This is an except of an interview we had with Phakchok Rinpoche last summer.
Because Phakchok Rinpoche is only 28 years old, he is the perfect lama to ask those questions that young people have!
Question: Many of us experience pressure from society, friends or family, to have a 'normal life'. Like going to parties, to get a good education, have a good job, and so on. But our wish is to practice Dharma more intensively, so how can we deal with that pressure?
Don't be too defensive
Phakchok Rinpoche: That's very easy. But this question looks like it has quite a few questions inside. I think it's like this: Buddha's teaching is very liberal, very tolerant.
For example, if somebody comes to tell me, 'You know, I think Buddhism is quite stupid'. I'm not going to defend at all. I ask, 'OK, why do you think so?'
I'm just going to explain. If they don't want to listen, that's fine. I'm never going to defend the teachings. I'm not going to defend what is right or wrong because that shows the colour of your mind is not tolerant. You are more attached to your things, your view, and you're exactly the same. Everybody's like that.
Dharma teaches us not to be attached to anything. What I'm saying is, don't try to create problems through your belief system and attachments.
So when your family tells you to study... Family is important, don't try to go against them right away. Do with skillful means, you know.
For example, Iwent to Israel one time, I have a few people there telling me, 'my family's telling us they're not happy because we don't wear a kippah' [Jewish religious cap]. 'I don't want to wear a kippah, because I like to practice Buddhism'.
Wearing a kippah, makes you not Buddhist? My question is very simple. Then I told them, 'I give you very good method. You take your kippah and you put 'om mani padme hung' on the inside, then wear it'. Then because of kippah God can see you, and 'om mani padme hung' blessed your thing as well! Not bad... It's just a little joke, but it's just a way to make their thinking a little bit softer, they're too much defending.
Be skillful
And sometimes I tell people who have very orthodox families, you know, “They want to see you in church? Go! Make them happy!” What's wrong with that? I tell people like this, “Be tolerant!” Don't be too strict in yourself. I think, it's not healthy.
You earn your money, everything is good, your family's happy. Then you say 'OK, now I want to go to on one year retreat, this is my deep wish.' They're going to respect you too. If you fight saying, 'I want this, it's my right', they might say 'OK' but in their heart they're saying, 'Oh, I have my son, now not listening to me, because of this stupid Buddhism.' 'Now, my daughter I love so much, because of this stupid Tibetan monk came, I don't know what he taught, now she says she's going to change her life completely'.
That is not good.
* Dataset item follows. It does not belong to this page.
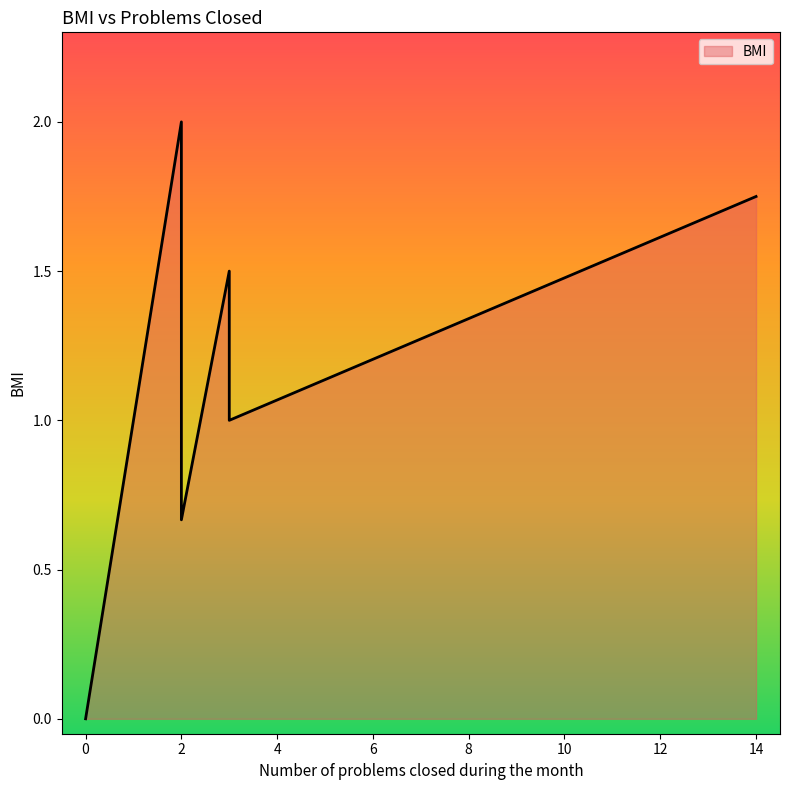

The value at 2 is 3.5. True or false?

False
You should slowly move in... They are human beings, they can understand. But sometimes if they really don't understand, it doesn't matter, make them happy. What they want to see you do, try to do that. At the same time, you make your own time to practice. Show how tolerant your mind is, this is the thing I want to say, bottom line: show how tolerant you are.
You want to be a serious practitioner? Do your work or study, and also practice every day, as much as you can. And you plan a time for retreat... one month, two months, after five years work, you go like six months or whole year on retreat. You know, slowly, slowly.. Do that. I think it's very good.
Don't try to convert people
You should be very liberal so when family or friends tell you to go to party, you should go. Go, it doesn't matter, there's nothing wrong with going to a party! But going to a party, being wild like them, then there's something wrong. Go to party, act a little wild but don't really be wild. In the party you have a drink and talk, it's very nice, yeah, you know, 'life is impermanent'. So you already give some Dharma there. 'Don't be too selfish, it's not good, it's going to be painful for you'.
Honestly, when you do like that, then slowly they'll understand. Then slowly, they will say 'You know, I have some problem with my life... A while ago, I think you said something about being selfish. Who taught you that?' Ah, so then you can share some Dharma! But don't go trying to convert them... don't be like that.
Dharma is very liberal
Because honestly, what is Buddhadharma? Buddhadharma says very clearly, 'Don't do evil deeds, actions that make other people suffer and yourself suffer. Do good things, actions that make other people happy and yourself happy. But most important is to tame your mind, that is the Buddhadharma'.
Where did Buddha say, 'Believe me, that's the Buddhadharma'? Where did Buddha say, 'Kill people, this is the Buddhadharma'? Where did Buddha say, 'Torture yourself, that's Buddhadharma'? Where did Buddha say, 'Keep your anger all the time, that's the Dharma'? Buddha never said that.
Buddha said, 'Tame your mind', that is the Buddhadharma, so that is your job.
Buddha also says, whatever I've taught you, don't put the teachings right away in your head. Examine, examine if my teachings make sense or not, like a goldsmith checks the gold. Is it really gold or not? And if you see it's the real gold, then you keep it.
In some verses he says, 'I've shown you the path, whether you want to follow or not, it's your choice!' From the beginning Buddha is very liberal. So if we try to be too strict, I think it's not good, we should be a little bit liberal.